Yesterday, somehow, by a last-minute agreement, the bells rang out in France, from the churchtowers across sixty-six dioceses, in solidarity with the persecuted Christians in the Middle East.

As the “mainstream media” are eager not to tell you, this was done in the face of plausible threats from Muslims, to do violence against Catholic targets in response. Attacks on Catholic churches and cemeteries in France have become commonplace (as on Jewish synagogues and cemeteries), and these threats are no joke. Some of the recent attacks, such as that on Charlie Hebdo, strike the “laics” just where they live, and thus cross the threshold into “mainstream” news. In contrast, attacks against conspicuously religious targets tend not to be reported; or when big enough, to be reported in a systematically dishonest, “politically correct” way.

But in despite of that, the bells were ringing, right across France.

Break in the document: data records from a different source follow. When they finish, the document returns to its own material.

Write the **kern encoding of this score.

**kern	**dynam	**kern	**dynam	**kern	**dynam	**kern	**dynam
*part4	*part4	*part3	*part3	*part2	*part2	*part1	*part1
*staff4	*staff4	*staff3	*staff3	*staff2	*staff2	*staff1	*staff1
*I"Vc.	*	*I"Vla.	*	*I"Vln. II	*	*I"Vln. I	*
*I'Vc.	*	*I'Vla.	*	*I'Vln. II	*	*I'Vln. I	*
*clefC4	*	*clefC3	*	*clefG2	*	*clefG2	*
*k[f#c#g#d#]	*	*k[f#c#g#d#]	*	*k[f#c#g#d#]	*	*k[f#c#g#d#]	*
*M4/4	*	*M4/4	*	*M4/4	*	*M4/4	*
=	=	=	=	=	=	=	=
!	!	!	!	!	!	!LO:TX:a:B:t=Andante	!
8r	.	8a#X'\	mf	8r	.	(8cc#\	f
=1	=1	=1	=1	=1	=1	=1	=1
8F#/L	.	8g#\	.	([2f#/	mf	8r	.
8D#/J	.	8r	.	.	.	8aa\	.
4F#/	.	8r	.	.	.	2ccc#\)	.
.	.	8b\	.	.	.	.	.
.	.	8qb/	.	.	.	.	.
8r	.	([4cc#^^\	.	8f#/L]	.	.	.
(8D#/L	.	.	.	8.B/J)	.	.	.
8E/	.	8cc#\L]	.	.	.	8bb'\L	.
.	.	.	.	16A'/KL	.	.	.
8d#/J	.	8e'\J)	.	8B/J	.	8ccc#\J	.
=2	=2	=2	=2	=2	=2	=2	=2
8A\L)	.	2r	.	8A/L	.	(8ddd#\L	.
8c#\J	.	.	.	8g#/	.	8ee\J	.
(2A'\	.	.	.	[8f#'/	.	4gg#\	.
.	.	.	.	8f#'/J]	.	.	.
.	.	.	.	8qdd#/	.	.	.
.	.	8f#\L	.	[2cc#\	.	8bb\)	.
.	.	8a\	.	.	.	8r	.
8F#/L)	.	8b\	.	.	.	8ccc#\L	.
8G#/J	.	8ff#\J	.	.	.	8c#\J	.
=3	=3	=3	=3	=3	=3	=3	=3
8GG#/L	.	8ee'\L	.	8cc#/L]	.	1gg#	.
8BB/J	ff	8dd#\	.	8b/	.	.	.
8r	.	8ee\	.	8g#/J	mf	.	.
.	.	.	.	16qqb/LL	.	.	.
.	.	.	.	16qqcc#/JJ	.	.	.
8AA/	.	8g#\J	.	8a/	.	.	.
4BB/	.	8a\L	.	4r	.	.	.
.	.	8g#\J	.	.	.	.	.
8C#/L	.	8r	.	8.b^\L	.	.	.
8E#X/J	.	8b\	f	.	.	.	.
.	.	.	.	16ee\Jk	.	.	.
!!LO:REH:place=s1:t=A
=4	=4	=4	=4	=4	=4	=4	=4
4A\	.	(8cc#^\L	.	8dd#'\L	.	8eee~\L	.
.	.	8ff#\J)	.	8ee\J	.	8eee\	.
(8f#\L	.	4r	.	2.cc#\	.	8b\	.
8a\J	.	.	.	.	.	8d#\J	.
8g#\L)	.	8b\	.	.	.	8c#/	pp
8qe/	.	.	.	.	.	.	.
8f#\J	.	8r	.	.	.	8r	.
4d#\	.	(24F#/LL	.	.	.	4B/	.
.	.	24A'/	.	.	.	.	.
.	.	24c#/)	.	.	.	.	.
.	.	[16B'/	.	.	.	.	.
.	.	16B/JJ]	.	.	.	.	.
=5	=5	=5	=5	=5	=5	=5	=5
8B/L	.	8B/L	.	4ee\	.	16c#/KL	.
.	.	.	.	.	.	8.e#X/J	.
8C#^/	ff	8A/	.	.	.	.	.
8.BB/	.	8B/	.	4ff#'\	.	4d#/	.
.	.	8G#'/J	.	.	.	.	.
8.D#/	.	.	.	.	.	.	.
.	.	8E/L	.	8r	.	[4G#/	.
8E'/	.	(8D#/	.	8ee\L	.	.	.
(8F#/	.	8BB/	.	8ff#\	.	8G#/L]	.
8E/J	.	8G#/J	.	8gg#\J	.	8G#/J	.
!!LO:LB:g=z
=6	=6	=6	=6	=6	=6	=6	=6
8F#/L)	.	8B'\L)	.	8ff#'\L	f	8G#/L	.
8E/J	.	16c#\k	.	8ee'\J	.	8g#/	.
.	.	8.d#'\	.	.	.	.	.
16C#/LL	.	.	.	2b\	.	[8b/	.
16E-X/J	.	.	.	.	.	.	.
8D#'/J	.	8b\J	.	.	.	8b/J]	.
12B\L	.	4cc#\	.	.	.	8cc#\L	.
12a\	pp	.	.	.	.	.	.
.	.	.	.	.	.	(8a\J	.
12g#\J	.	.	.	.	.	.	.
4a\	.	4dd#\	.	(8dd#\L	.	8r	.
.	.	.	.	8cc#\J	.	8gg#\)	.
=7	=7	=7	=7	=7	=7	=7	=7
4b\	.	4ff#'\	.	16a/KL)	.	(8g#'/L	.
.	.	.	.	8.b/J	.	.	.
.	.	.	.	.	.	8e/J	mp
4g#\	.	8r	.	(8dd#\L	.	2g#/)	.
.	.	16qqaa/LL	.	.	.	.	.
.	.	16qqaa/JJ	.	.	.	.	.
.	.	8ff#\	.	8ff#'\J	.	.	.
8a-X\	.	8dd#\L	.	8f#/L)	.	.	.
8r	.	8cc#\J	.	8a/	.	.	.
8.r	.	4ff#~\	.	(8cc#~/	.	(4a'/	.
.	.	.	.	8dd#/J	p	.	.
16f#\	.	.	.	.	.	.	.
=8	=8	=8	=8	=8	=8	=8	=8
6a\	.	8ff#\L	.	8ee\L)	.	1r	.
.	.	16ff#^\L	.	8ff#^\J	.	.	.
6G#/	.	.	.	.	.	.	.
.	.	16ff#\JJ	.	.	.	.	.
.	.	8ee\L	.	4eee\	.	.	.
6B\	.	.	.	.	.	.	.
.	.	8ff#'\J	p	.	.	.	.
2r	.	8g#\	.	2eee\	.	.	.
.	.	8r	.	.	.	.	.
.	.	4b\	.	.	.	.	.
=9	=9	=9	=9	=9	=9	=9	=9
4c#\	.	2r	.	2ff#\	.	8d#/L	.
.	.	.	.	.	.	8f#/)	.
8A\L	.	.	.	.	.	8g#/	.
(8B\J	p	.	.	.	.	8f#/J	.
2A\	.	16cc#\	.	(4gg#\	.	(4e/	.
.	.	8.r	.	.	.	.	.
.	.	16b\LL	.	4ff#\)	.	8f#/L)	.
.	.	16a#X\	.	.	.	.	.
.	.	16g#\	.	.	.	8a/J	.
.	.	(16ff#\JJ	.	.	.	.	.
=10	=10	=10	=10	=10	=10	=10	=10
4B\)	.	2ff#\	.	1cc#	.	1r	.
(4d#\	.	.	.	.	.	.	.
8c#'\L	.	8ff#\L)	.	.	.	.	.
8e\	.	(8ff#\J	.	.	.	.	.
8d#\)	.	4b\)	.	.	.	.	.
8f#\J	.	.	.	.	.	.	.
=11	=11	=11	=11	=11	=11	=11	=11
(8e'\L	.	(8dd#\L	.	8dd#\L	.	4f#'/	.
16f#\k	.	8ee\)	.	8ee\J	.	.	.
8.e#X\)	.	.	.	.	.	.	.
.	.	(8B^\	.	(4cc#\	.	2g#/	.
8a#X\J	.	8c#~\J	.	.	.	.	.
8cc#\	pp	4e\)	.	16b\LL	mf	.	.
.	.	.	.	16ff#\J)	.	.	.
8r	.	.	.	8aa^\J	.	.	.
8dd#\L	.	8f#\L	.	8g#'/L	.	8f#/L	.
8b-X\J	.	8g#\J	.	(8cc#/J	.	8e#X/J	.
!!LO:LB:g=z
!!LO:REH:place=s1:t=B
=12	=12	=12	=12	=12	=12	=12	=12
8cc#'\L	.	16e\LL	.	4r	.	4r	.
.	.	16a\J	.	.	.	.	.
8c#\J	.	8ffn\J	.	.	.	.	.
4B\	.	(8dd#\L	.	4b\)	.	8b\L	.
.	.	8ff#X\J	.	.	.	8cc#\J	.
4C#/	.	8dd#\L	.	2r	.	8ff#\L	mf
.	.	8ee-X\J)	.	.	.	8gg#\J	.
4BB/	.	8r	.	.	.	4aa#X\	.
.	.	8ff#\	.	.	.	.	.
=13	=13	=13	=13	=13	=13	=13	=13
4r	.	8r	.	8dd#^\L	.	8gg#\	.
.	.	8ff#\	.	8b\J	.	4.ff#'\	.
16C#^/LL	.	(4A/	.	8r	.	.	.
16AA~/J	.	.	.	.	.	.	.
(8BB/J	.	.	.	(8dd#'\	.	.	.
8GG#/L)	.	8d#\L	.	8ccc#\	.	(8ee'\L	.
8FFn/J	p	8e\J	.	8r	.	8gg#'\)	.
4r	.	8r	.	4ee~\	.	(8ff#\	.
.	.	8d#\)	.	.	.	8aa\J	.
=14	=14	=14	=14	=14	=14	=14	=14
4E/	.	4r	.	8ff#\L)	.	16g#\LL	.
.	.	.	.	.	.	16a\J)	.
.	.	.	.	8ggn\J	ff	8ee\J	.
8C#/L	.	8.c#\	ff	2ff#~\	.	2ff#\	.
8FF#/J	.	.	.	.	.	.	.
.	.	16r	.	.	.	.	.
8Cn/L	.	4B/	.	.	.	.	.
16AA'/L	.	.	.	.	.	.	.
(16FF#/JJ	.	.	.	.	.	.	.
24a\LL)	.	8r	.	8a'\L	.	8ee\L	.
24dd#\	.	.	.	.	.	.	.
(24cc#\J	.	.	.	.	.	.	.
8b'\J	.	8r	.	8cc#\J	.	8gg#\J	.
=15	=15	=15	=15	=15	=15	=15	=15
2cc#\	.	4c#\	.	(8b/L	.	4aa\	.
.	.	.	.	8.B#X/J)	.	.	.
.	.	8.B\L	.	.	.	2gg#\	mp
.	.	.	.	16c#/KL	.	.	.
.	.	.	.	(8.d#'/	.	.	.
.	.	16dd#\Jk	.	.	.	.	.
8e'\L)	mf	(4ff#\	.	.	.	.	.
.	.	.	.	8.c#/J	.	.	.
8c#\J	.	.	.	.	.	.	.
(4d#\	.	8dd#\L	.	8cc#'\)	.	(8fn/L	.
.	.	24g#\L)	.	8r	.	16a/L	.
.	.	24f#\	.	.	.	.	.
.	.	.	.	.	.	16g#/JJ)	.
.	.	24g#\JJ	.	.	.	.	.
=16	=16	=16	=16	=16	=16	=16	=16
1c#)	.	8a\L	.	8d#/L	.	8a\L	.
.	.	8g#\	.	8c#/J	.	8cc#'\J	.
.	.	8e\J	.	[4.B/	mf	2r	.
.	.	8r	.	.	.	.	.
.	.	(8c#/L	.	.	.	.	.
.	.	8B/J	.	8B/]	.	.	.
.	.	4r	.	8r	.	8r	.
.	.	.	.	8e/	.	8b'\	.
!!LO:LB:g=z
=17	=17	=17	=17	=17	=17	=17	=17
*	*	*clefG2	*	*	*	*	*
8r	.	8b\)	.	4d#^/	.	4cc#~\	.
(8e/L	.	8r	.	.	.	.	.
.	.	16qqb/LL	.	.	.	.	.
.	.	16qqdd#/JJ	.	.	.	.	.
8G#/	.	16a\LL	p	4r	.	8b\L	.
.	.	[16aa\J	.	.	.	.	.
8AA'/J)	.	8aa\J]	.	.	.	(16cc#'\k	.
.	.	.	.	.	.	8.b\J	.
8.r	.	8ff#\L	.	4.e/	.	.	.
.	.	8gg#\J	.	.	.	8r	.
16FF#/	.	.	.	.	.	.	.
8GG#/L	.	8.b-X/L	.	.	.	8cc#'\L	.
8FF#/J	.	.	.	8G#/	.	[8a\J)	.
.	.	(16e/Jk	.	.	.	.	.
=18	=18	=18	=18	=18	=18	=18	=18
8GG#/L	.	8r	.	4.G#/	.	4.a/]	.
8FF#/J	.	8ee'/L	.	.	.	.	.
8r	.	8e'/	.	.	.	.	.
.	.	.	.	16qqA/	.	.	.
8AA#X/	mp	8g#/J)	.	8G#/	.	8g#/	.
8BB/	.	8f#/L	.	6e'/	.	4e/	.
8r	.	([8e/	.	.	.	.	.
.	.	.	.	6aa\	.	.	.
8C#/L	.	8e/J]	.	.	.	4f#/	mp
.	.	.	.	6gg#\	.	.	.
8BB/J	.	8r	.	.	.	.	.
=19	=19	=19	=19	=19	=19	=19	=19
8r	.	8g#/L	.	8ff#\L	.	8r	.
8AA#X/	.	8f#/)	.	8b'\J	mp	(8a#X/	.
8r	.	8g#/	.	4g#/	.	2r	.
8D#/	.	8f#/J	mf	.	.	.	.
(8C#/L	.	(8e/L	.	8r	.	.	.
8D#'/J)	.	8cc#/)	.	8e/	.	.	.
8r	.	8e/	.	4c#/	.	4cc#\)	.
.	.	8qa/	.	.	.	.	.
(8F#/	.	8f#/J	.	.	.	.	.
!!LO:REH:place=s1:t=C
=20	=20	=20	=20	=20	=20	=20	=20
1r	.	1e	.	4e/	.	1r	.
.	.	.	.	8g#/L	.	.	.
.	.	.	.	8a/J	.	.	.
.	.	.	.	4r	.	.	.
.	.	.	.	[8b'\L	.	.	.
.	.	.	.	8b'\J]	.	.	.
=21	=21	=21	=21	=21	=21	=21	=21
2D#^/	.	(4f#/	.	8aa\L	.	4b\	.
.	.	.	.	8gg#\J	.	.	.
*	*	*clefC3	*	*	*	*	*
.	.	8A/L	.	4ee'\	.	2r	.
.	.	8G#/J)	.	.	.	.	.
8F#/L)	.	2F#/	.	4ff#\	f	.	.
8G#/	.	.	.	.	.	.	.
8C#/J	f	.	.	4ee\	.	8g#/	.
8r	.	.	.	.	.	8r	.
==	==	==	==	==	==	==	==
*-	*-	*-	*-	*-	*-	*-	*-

Such huge events go almost unrecorded in the history of our own times; yet will stand in the recollection of later generations; and ultimately, in the view of human history transcending time.

The past is often obscure to us; the future does not yet exist and so contains nothing, clear or obscure. The present is instead the greatest puzzle, for it is the period in history we know least about. And it is the belief that we are informed by omnipresent media that stacks our ignorance higher and higher.

This is one thing I learned again and again as a journalist, whenever I found myself at the frontier of “events”: that even there, with all the klieg lights glaring, the true story was not being told. For everything of real significance was happening in the shadows, and behind the walls. I learned, I hope for all time, that the “great events” are at most only the occasion for greater events, far more interesting, in the small places where the narratives of sin and redemption are being resolved.

In this sense, the largest wars and revolutions are only a popular distraction; mere wheels turning in a giant, soulless machine. It is not the machine that is important; it is the movement, rather, within immortal souls.

And it is against the clanking wheels of murderous human industry, that we posit this Liturgical Year — rendering time, sub specie aeternitatis.